Freiwilligen-Pflegeeinsatz in Tschechien ging mit Veranstaltung auf dem „Berliner Friedhof“ zu Ende

Das „Ausweichkrankenhaus der Stadt Berlin” war so weit von der Hauptstadt entfernt, dass alliierte Bomberverbände es nicht erreichen konnten: In Marienbad sollte Max Vette im Frühjahr 1945 gesund werden. Doch er hatte keine Chance: Auf dem „Berliner Friedhof” des westböhmischen Kurbads ist er begraben. Bei einer Gedenkstunde schlug Detlef Fritzsch, stellvertretender Volksbund-Präsident, den Bogen von dort über die Geschichte der Stadt und des Friedhofs bis zu einem Freiwilligeneinsatz. 
 

Prominentester Zuhörer war der deutsche Botschafter in Tschechien, Andreas Künne, als Detlef Fritzsch ans Rednerpult trat. Wir geben die Rede des Vizepräsidenten des Volksbundes Deusche Kriegsgräberfürsorge e. V. gekürzt wieder:

„Marienbad ist eines der drei weltberühmten Kurbäder des westböhmischen Bäderdreiecks (...). Seit dem 24. Juli 2021 gehört es zum UNESCO-Welterbe. (...). Als Folge des Münchner Abkommens von 1938 (Abtretung des Sudetengebiets an Deutschland) und der anschließenden Besetzung des Sudetenlandes durch deutsche Truppen gehörte Marienbad bis zum Ende des Zweiten Weltkrieges zum ‚Reichsgau Sudetenland des Deutschen Reiches’.
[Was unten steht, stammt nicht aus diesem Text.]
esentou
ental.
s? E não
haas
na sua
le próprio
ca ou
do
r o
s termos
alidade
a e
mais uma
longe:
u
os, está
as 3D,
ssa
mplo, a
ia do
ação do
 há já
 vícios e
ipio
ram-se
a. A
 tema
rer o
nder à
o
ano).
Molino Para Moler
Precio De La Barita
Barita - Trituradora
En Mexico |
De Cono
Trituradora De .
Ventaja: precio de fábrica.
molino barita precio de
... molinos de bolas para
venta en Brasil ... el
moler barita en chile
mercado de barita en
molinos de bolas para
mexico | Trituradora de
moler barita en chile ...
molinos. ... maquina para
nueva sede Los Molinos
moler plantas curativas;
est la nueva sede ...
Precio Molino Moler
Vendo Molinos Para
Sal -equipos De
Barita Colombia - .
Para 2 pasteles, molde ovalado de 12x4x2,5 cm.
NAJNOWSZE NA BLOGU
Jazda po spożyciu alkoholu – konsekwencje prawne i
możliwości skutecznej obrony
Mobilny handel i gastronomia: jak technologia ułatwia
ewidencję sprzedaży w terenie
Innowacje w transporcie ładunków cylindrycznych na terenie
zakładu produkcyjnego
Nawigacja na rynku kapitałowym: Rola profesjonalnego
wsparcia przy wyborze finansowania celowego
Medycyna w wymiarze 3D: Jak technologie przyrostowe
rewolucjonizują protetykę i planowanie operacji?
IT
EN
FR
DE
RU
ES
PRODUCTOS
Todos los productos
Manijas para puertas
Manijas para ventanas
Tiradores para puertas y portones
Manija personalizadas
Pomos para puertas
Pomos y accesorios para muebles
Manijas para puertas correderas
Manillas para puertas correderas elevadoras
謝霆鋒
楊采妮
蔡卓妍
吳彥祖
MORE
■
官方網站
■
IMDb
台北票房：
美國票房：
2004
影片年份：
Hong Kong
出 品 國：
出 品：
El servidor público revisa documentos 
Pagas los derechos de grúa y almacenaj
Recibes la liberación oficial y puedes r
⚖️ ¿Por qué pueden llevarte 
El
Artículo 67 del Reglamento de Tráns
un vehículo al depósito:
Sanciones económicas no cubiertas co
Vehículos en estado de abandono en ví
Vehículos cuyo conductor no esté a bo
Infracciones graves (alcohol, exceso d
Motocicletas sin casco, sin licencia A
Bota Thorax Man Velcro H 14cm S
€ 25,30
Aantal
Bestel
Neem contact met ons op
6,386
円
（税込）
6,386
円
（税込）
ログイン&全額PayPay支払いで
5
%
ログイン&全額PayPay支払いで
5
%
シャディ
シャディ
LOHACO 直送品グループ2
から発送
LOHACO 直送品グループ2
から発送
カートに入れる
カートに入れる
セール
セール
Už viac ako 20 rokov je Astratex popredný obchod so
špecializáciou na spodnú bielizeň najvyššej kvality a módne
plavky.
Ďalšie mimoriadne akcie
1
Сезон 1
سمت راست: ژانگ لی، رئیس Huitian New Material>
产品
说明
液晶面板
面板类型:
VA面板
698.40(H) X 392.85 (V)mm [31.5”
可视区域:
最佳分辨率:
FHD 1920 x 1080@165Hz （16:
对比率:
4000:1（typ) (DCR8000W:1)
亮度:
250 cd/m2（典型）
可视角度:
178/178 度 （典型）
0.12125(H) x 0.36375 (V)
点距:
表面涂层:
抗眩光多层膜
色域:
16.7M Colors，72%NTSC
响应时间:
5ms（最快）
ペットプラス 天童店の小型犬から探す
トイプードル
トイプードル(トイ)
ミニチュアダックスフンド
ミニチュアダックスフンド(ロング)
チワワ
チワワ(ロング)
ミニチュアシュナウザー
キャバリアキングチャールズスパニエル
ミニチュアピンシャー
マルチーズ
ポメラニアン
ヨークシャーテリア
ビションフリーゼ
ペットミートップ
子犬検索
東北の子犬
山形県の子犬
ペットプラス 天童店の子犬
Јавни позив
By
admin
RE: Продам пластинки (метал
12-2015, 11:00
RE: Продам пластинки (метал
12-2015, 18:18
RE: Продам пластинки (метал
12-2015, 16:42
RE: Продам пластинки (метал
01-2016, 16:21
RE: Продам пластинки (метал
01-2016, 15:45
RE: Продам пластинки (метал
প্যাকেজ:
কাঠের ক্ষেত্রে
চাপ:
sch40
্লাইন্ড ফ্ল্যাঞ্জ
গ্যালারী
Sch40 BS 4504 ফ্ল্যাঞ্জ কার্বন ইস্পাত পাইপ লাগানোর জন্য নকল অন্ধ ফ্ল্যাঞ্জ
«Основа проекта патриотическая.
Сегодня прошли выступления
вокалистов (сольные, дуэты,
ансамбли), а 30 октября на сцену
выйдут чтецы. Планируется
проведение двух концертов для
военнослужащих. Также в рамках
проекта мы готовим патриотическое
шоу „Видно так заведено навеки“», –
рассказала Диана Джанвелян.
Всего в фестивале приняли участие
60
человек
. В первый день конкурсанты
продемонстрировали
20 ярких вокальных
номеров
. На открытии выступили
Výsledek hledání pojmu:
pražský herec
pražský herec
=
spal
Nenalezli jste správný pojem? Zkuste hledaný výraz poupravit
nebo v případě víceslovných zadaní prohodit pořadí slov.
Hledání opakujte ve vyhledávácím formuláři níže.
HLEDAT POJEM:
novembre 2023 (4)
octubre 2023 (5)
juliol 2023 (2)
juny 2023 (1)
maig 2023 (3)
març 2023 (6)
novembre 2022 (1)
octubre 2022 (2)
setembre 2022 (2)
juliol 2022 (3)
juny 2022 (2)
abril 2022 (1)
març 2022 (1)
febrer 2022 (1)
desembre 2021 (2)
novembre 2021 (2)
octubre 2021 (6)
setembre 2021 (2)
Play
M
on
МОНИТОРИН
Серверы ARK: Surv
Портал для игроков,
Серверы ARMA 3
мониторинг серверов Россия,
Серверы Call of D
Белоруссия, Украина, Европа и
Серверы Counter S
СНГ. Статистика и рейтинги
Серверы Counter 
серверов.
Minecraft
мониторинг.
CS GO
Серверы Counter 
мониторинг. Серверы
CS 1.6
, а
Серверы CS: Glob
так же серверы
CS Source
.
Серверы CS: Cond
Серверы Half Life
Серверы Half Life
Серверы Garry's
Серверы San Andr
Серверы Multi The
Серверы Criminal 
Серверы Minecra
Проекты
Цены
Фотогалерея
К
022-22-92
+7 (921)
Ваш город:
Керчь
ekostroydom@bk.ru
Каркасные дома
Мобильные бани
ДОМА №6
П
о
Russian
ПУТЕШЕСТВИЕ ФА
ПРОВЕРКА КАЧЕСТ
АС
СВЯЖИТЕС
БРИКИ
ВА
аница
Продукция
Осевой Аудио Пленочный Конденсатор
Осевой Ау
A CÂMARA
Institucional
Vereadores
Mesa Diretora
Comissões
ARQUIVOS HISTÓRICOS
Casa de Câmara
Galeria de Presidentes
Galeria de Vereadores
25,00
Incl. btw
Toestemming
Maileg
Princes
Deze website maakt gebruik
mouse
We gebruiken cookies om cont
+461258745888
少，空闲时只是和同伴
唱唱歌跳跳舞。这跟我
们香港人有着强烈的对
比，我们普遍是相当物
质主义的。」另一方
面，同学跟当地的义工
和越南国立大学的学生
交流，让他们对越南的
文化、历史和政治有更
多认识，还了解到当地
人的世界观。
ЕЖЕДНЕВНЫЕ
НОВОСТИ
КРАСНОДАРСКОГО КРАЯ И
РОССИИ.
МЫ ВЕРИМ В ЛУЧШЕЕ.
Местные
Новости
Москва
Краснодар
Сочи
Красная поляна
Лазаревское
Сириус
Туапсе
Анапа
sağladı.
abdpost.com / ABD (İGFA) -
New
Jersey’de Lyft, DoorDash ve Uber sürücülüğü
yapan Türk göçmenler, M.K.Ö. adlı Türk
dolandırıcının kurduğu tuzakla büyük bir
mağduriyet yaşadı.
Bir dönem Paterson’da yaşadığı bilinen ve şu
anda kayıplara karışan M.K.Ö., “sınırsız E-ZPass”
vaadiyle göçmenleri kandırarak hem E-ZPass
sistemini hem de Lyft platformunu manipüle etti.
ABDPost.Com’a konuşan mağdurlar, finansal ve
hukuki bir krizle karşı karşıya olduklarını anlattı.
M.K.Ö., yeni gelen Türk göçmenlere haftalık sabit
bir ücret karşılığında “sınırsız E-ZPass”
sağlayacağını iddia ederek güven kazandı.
Außerhalb der Reichweite alliierter Bomberverbände gelegen, wurde Böhmen hinter vorgehaltener Hand gelegentlich auch ‚Luftschutzkeller des Reiches’ genannt.
 

‚Charité’ großenteils verlegt

Aus Marienbad wurde bald nach Kriegsbeginn eine Lazarettstadt. Ende 1943 waren im Kurort insgesamt 90 Häuser – auch Kur-Hotels –  beschlagnahmt worden. Die ‚Charité’ wurde großenteils nach Marienbad verlegt, weil in Berlin aufgrund der ständigen Luftangriffe der Alliierten für die Sicherheit der Patienten nicht mehr garantiert werden konnte. (...)

Am 6. Mai 1945 wurde es von der 3. US-Armee befreit. Nach dem Abzug der Amerikaner geriet es in die sowjetische Einflusssphäre und im Sommer 1945 fand die viel hundertjährige deutsche Besiedlungsgeschichte Marienbads und Böhmens ein Ende.

Wie vor etwa 40 Jahren in der Zeitung ‚Stimme und Weg’ des Volksbundes Deutsche Kriegsgräberfürsorge zu lesen war, schrieb der verwundete Berliner Max Vette am 3. April 1945 aus Marienbad an seine Ehefrau Else und seine damals 19-jährige Tochter Erika: ‚Meine Lieben! Bin nach beschwerlicher und strapaziöser Fahrt glücklich gelandet. Herzliche Grüße!’ Er sollte seine Familie nie wiedersehen.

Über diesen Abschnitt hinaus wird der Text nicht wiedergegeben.